We often come across with a argument in linear algebra to prove that geometric multiplicity of the Perron eigenvalue is $1$ in proof of Perron's Theorem:
Suppose $ψ$ is the positive eigenvector of $ρ(A)$ and $ψ_0$ is a linearly independent eigenvector of the eigenvalue $ρ(A)$. We can assume that $ψ_0$ is real; otherwise we take real and imaginary parts, and the parts are still eigenvectors, because $A$ and $ρ(A)$ are real. One of them must be linearly independent of $ψ$. Let $c > 0$ be chosen so that $ψ − cψ_0$ is nonnegative and at least one entry is zero. It is not the zero vector, because $ψ, ψ_0$ are linearly independent.
But nowhere I found the method how to choose $c > 0$ o that $ψ − cψ_0$ is nonnegative and at least one entry is zero.
How can we choose such a $c$?
Without loss of generality, assume $\psi_0$ has at least one positive entry (else replace $\psi_0$ with $-\psi_0$).

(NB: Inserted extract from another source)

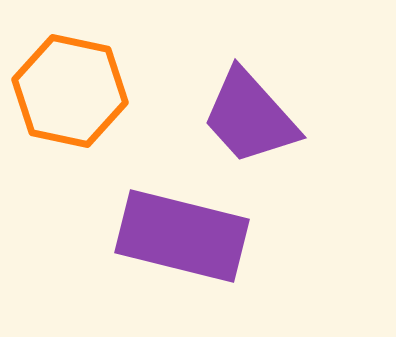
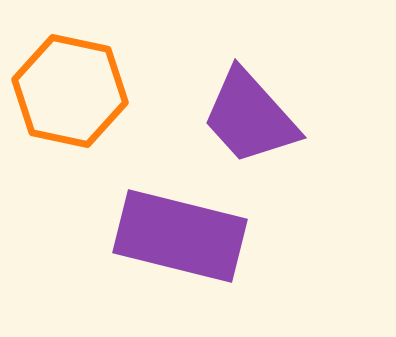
purple rectangle: moved 2 px left
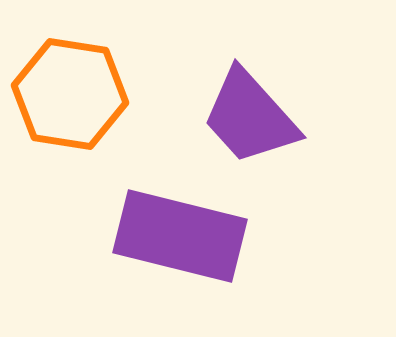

Let $I$ be the set of indices $i$ such that the $i$th entry of $\psi_0$ is positive. Let $c$ be the minimum of all the ratios $\psi_i / (\psi_0)_i$ for $i \in I$ (here $\psi_i$ denotes the $i$th entry of $\psi$, and similarly for $(\psi_0)_i$). It is easy to check that this $c$ satisfies the required conditions.